Source document
----

Hi guys! I'm new to Metaflow, so apologies if this...
# ask-metaflow
n
Hi guys! I'm new to Metaflow, so apologies if this is a silly question, but I'm curious about dynamic compute pool selection in flows. I work on a project called CarbonAware, which enables carbon aware scheduling in workflow orchestrators (the goal being to run workloads in times and places where energy is the greenest). I'm currently investigating building an integration for Metaflow (to go along with existing time shift integrations for Prefect and Airflow). My question is -- is it possible to dynamically select a compute pool, at flow runtime in Metaflow? Stealing the example code from the cross cloud example, would it be reasonable to implement something like the following?
Copy code
from metaflow import FlowSpec, step, resources
from carbonaware_metaflow import green_kubernetes
import urllib

class GreenCrossCloudFlow(FlowSpec):

    @step
    @kubernetes
    def start(self):
        req = urllib.request.Request('<https://raw.githubusercontent.com/dominictarr/random-name/master/first-names.txt>')
        with urllib.request.urlopen(req) as response:
            data = response.read()
        i = 0
        self.titles = data[:10]
        self.next(self.process, foreach='titles')

    @resources(cpu=1,memory=512)
    @green_kubernetes(node_selectors=[
        ("<http://outerbounds.co/provider=azure|outerbounds.co/provider=azure>", "<http://outerbounds.co/region=us-central1|outerbounds.co/region=us-central1>"),
        ("<http://outerbounds.co/provider=aws|outerbounds.co/provider=aws>", "<http://outerbounds.co/region=us-west-2|outerbounds.co/region=us-west-2>"),
    ]
    @step
    def process(self):
        self.title = '%s processed' % self.input
        self.next(self.join)

    @step
    def join(self, inputs):
        self.results = [input.title for input in inputs]
        self.next(self.end)

    @step
    def end(self):
        print('\n'.join(self.results))

if __name__ == '__main__':
    GreenCrossCloudFlow()
Thanks in advance for the help! Looking forward to working with this community :)
v
hi Ryan! That's a fun idea 🌤️ You can't choose a compute pool (or other decorator options) on the fly, but it might not be a big issue. if you want to use your data to choose the time and place where to run the flow, presumably one would call your service periodically (or you'd send a trigger from your side), to choose the best time to run a workload. This can be implemented as a scheduled flow, say,
GreenSensor
you can then have K different variants (branches) of the actual workflow,
MyFlow
, configured to target different environments, which you can define through configs - the flow code remains the same. Then based on the information received by
GreenSensor,
it decides which branch of
MyFlow
to call and at what time using event triggering. This approach has the benefit of making it possible to customize each variant a bit too, since running a flow in AWS might not be exactly the same as for Nebius, or Crusoe, or a random cluster next to solar panels. You may need to choose a different data path etc.

----

Exercise
Answer these questions using the Metaflow thread.
(a) Which two workflow orchestrators already have time shift integrations from CarbonAware?
(b) What CPU and memory values does the `@resources` decorator set on the `process` step?
(c) What name does the reply suggest for the scheduled flow?
None of this data is needed.

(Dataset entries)
----

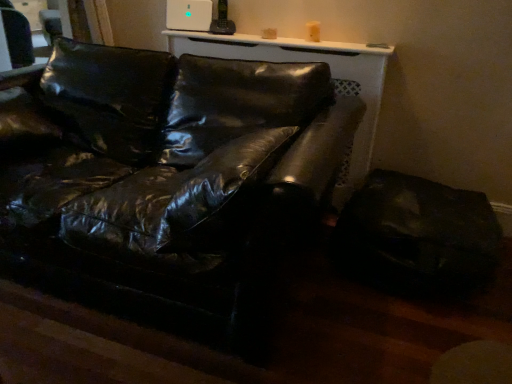
You are a GUI agent. You are given a task and a screenshot of the screen. Output one action in this format:
    pyautogui.click(x=<x>, y=<y>)
    Task: Click on the empty space that is in between shiny black leather swivel chair at lower right and glossy black leather couch at center
    The width and height of the screenshot is (512, 384).
    Given the screenshot: What is the action you would take?
    pyautogui.click(x=373, y=332)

----

Answer to the problem
(a) Prefect and Airflow.
(b) `cpu=1` and `memory=512`.
(c) GreenSensor.